Nepal, located in South Asia, is one of world’s poorest countries. Despite six decades of huge foreign aid flow, agriculturally-based Nepal has not been able to develop. Almost 80 percent of the people are dependent on agriculture for their livelihoods. There has not been any significant economic and social change over the last half century. 82 percent of the cultivated land is dependent on the monsoon for irrigation. Almost half of the population earn less than a dollar a day. The Human Development Index, HDI, is frustratingly low compared to other poor countries in Asia and elsewhere. The Gini coefficient for income distribution is 0.4 which shows very high inequality in Nepal.

Similarly, like other countries of the third world, Nepal is strongly indebted to international financial institutions like the World Bank and the IMF that subsequently regulate and dictate its economic policy. There has never been a thorough-going land reform and an unequal, quasi-feudal, land-distribution pattern and rampant unemployment have forced hundreds of thousands to go abroad to difficult and dangerous jobs for very low pay. Thousands voluntarily join the Gurkha brigades of the British and Indian armies.

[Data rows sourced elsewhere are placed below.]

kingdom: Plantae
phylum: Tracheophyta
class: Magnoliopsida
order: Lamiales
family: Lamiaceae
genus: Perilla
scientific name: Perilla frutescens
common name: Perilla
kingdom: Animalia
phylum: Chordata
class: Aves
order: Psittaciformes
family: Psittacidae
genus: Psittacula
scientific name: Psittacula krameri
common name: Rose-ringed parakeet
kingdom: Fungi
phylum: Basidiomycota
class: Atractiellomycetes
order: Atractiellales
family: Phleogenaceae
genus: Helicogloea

It is no surprise that the second coalition government headed by the Maoist party has not been able to transform or develop the nation. They have failed to address the underlying problems facing the people, which give rise to continuous strikes, while electricity, fuel and water crises have added to the severity of life throughout the nation. The over populated capital, Kathmandu, is faced with the hazards of an unprecedented level of pollution that can have serious health consequences.

It is well known that the Maoists have completely given up their arms and integrated their fighters into the national army. In the name of ending the rule of a few feudal lords and bourgeois, the UCPN(M) has changed itself into a parliamentary party and is trying hard to strengthen the rule of capital – both national and multinational! This will prove a bankrupt strategy, as it has elsewhere. The underlying problems of the oppressed and exploited masses can only be addressed by revolutionary measures; a thorough-going land reform to put agriculture under the control of the peasants themselves, the socialisation of all modern industry and commerce and their development by democratically controlled planning. Now it has become all too clear that the Maoists have abandoned the revolutionary struggle; now the failure of the guerrilla strategy has been exposed; a space can open up for the development of a real revolutionary party in the country.

Revolutionary socialists in Nepal must now launch a fight for a workers’ and peasants’ government.

Part of this struggle means proposing a revolutionary constitution to the Assembly, one that places power in the hands of mass working class and peasant councils. Building these councils as part of the struggle against capitalism, landlordism and the interventions of imperialist capital is a crucial part of the revolutionary struggle.

A constitution which does not deal with the issues raised by the Nepalese class struggle and historic underdevelopment will be merely a code of conduct for government by those who directly work against the vital interests of the majority of the already oppressed and brutalised people. A constitution based on a socialist society is the only alternative. In order to fight for this, we need a revolutionary party with a programme for socialism in Nepal.